There might be the need to receive sax events instead of getting the
generated content from cocoon in a stream. So you can pass in a sub
interface of HttpServletResponse - the SAXAwareHttpServletResponse - and
in this case the processor sends sax events to the response instead of
writing to the output stream - I'm not sure if this makes sense, it was
just an idea.

Currently I have two Processor implementations. One of them is the
sitemap processor embedding the TreeProcessor - so this is the usual stuff.

The other processor implementation uses the mount table approach. It
reads in an xml configuration file for the mounted sitemaps and then
forwards the request to a sitemap processor. So instead of having a
mount in the main sitemap, you have no main sitemap with this approach
anymore but directly jump into the correct sitemap based on the mount
table configuration. This can be enhanced later on to jump to a
completly different processor which might not use the a sitemap at all.

So, WDYT?

Carsten
-- 
Carsten Ziegeler - Open Source Group, S&N AG
http://www.s-und-n.de
http://www.osoco.org/weblogs/rael/

Re: [2.2] New processor interface/approach

Posted by Bertrand Delacretaz <bd...@apache.org>.

* * *

• Questions:
1. Answer these questions using the message about the Cocoon processor:
(a) Which sub interface of HttpServletResponse can be passed in to receive sax events?
(b) How many Processor implementations does the writer currently have?
(c) What does the processor using the mount table approach read in?
2. Write out the passage of the message about the Cocoon processor from "There might be" to "the usual stuff.".
The entries after this message come from a separate source.

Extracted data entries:
* * *

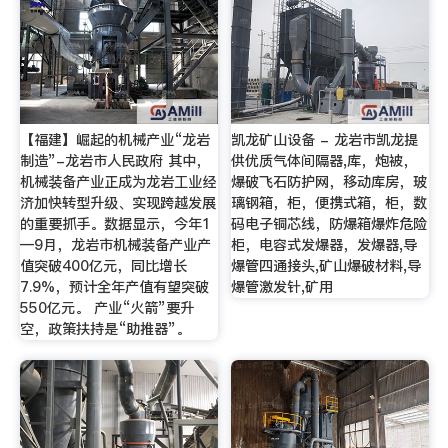
【福建】崛起的机械产业“龙岩
凯龙矿山设备 - 龙岩市凯龙提
制造”-龙岩市人民政府 其中，
供优质气体间隔器,库，炮被，
机械装备产业正成为龙岩工业经
爆破飞石防护网，移动库房，玻
济加快转型升级、实现跨越发展
璃钢箱，柜，便携式箱，柜，数
的重要抓手。数据显示，今年1
码电子铜芯线，防爆箱爆炸危险
—9月，龙岩市机械装备产业产
柜，电容式发爆器，发爆器,导
值突破400亿元，同比增长
爆管四通接头,矿山爆破材料,导
7.9%，预计全年产值有望突破
爆管激发针,矿用
550亿元。 产业“火箭”要升
空，政策扶持是“助推器”。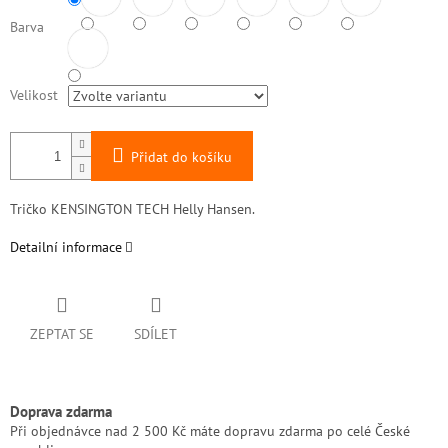
Barva
Velikost
Přidat do košíku
Tričko KENSINGTON TECH Helly Hansen.
Detailní informace
ZEPTAT SE
SDÍLET
Doprava zdarma
Při objednávce nad 2 500 Kč máte dopravu zdarma po celé České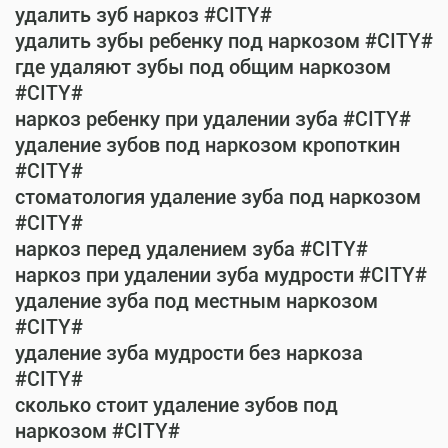
удалить зуб наркоз #CITY#
удалить зубы ребенку под наркозом #CITY#
где удаляют зубы под общим наркозом
#CITY#
наркоз ребенку при удалении зуба #CITY#
удаление зубов под наркозом кропоткин
#CITY#
стоматология удаление зуба под наркозом
#CITY#
наркоз перед удалением зуба #CITY#
наркоз при удалении зуба мудрости #CITY#
удаление зуба под местным наркозом
#CITY#
удаление зуба мудрости без наркоза
#CITY#
сколько стоит удаление зубов под
наркозом #CITY#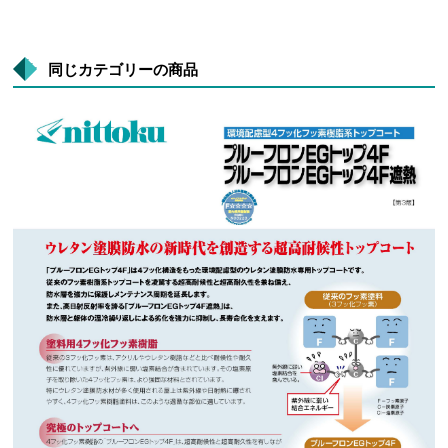
同じカテゴリーの商品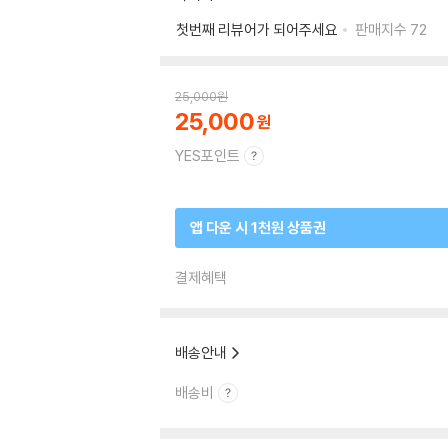
첫번째 리뷰어가 되어주세요
판매지수
72
25,000
원
25,000
YES포인트
앱 다운 시 1천원 상품권
결제혜택
배송안내
배송비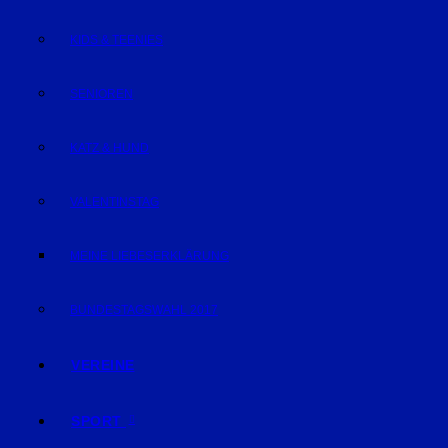
KIDS & TEENIES
SENIOREN
KATZ & HUND
VALENTINSTAG
MEINE LIEBESERKLÄRUNG
BUNDESTAGSWAHL 2017
VEREINE
SPORT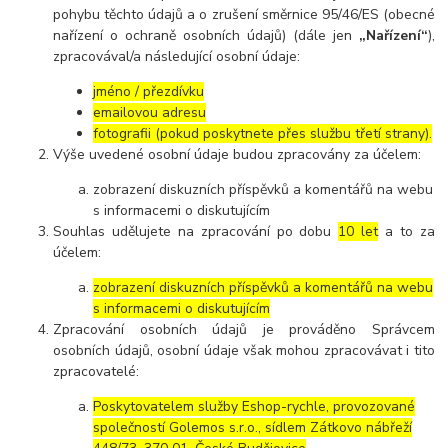
pohybu těchto údajů a o zrušení směrnice 95/46/ES (obecné
nařízení o ochraně osobních údajů) (dále jen
„Nařízení“
),
zpracovával/a následující osobní údaje:
jméno / přezdívku
emailovou adresu
fotografii (pokud poskytnete přes službu třetí strany).
Výše uvedené osobní údaje budou zpracovány za účelem:
zobrazení diskuzních příspěvků a komentářů na webu
s informacemi o diskutujícím
Souhlas udělujete na zpracování po dobu
10 let
a to za
účelem:
zobrazení diskuzních příspěvků a komentářů na webu
s informacemi o diskutujícím
Zpracování osobních údajů je prováděno Správcem
osobních údajů, osobní údaje však mohou zpracovávat i tito
zpracovatelé:
Poskytovatelem služby Eshop-rychle, provozované
společností Golemos s.r.o., sídlem Zátkovo nábřeží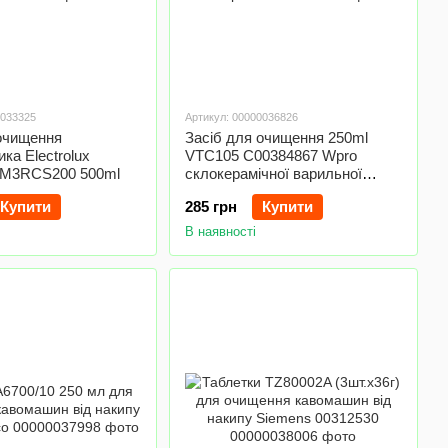
0033325
Артикул: 00000036826
 очищення
Засіб для очищення 250ml
ка Electrolux
VTC105 C00384867 Wpro
 M3RCS200 500ml
склокерамічної варильної
поверхні
Купити
285 грн
Купити
В наявності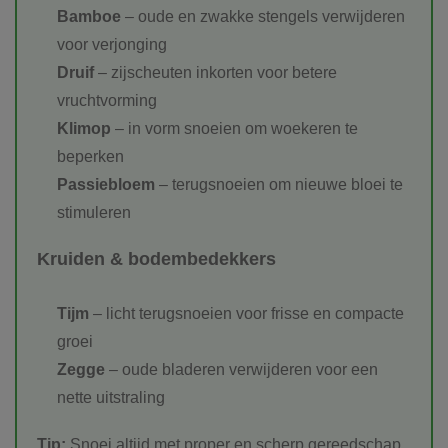
Bamboe
– oude en zwakke stengels verwijderen
voor verjonging
Druif
– zijscheuten inkorten voor betere
vruchtvorming
Klimop
– in vorm snoeien om woekeren te
beperken
Passiebloem
– terugsnoeien om nieuwe bloei te
stimuleren
Kruiden & bodembedekkers
Tijm
– licht terugsnoeien voor frisse en compacte
groei
Zegge
– oude bladeren verwijderen voor een
nette uitstraling
Tip:
Snoei altijd met proper en scherp gereedschap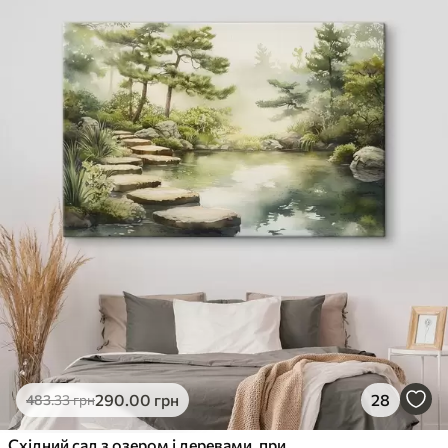
290
.00
грн
28
483
.33
грн
Східний сад з озером і деревами, природа, акварельний стиль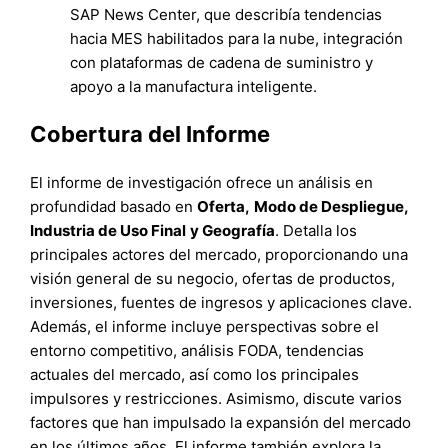
SAP News Center, que describía tendencias
hacia MES habilitados para la nube, integración
con plataformas de cadena de suministro y
apoyo a la manufactura inteligente.
Cobertura del Informe
El informe de investigación ofrece un análisis en
profundidad basado en
Oferta
,
Modo de Despliegue
,
Industria de Uso Final
y
Geografía
. Detalla los
principales actores del mercado, proporcionando una
visión general de su negocio, ofertas de productos,
inversiones, fuentes de ingresos y aplicaciones clave.
Además, el informe incluye perspectivas sobre el
entorno competitivo, análisis FODA, tendencias
actuales del mercado, así como los principales
impulsores y restricciones. Asimismo, discute varios
factores que han impulsado la expansión del mercado
en los últimos años. El informe también explora la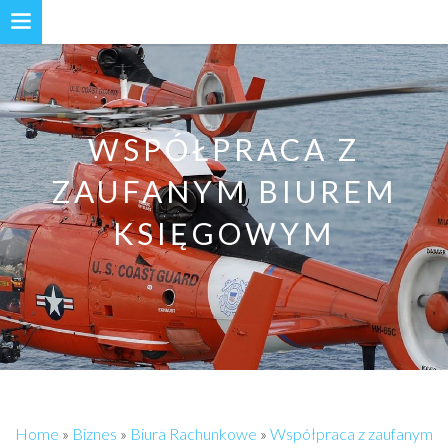
WSPÓŁPRACA Z
ZAUFANYM BIUREM
KSIĘGOWYM
Home
»
Biznes
»
Biura Rachunkowe
»
Współpraca z zaufanym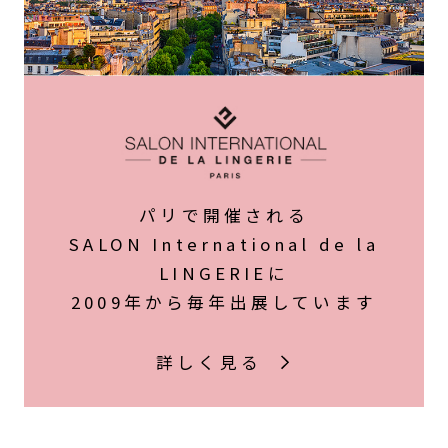
パリで開催される
SALON International de la
LINGERIEに
2009年から毎年出展しています
詳しく見る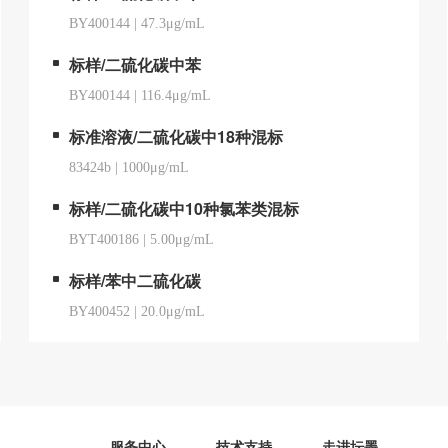
BY400144
|
47.3μg/mL
标样/二硫化碳中苯
BY400144
|
116.4μg/mL
标准溶液/二硫化碳中18种混标
83424b
|
1000μg/mL
标样/二硫化碳中10种氯苯类混标
BYT400186
|
5.00μg/mL
标样/苯中二硫化碳
BY400452
|
20.0μg/mL
服务中心
技术支持
走进坛墨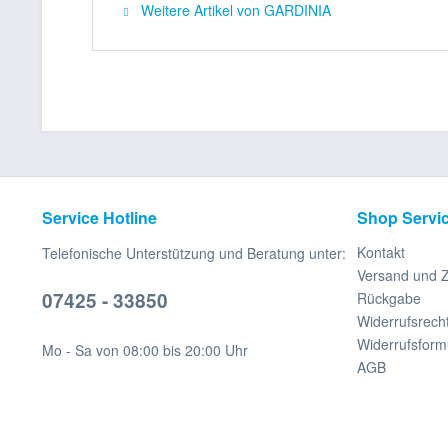
Weitere Artikel von GARDINIA
Service Hotline
Shop Servi
Kontakt
Telefonische Unterstützung und Beratung unter:
Versand und 
07425 - 33850
Rückgabe
Widerrufsrech
Widerrufsform
Mo - Sa von 08:00 bis 20:00 Uhr
AGB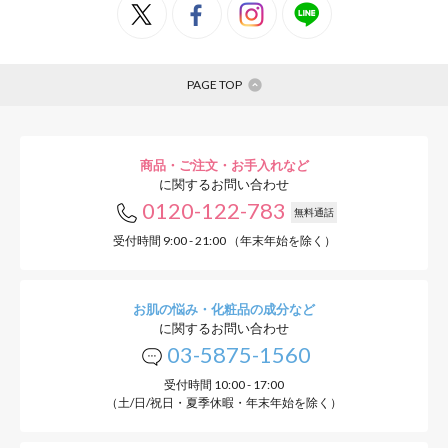
PAGE TOP
商品・ご注文・お手入れなど
に関するお問い合わせ
0120-122-783
無料通話
受付時間 9:00 - 21:00 （年末年始を除く）
お肌の悩み・化粧品の成分など
に関するお問い合わせ
03-5875-1560
受付時間 10:00 - 17:00
（土/日/祝日・夏季休暇・年末年始を除く）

* * *

• Answer section:
1.
(a) The SAXAwareHttpServletResponse.
(b) Two.
(c) An xml configuration file for the mounted sitemaps.

2.
There might be the need to receive sax events instead of getting the
generated content from cocoon in a stream. So you can pass in a sub
interface of HttpServletResponse - the SAXAwareHttpServletResponse - and
in this case the processor sends sax events to the response instead of
writing to the output stream - I'm not sure if this makes sense, it was
just an idea.

Currently I have two Processor implementations. One of them is the
sitemap processor embedding the TreeProcessor - so this is the usual stuff.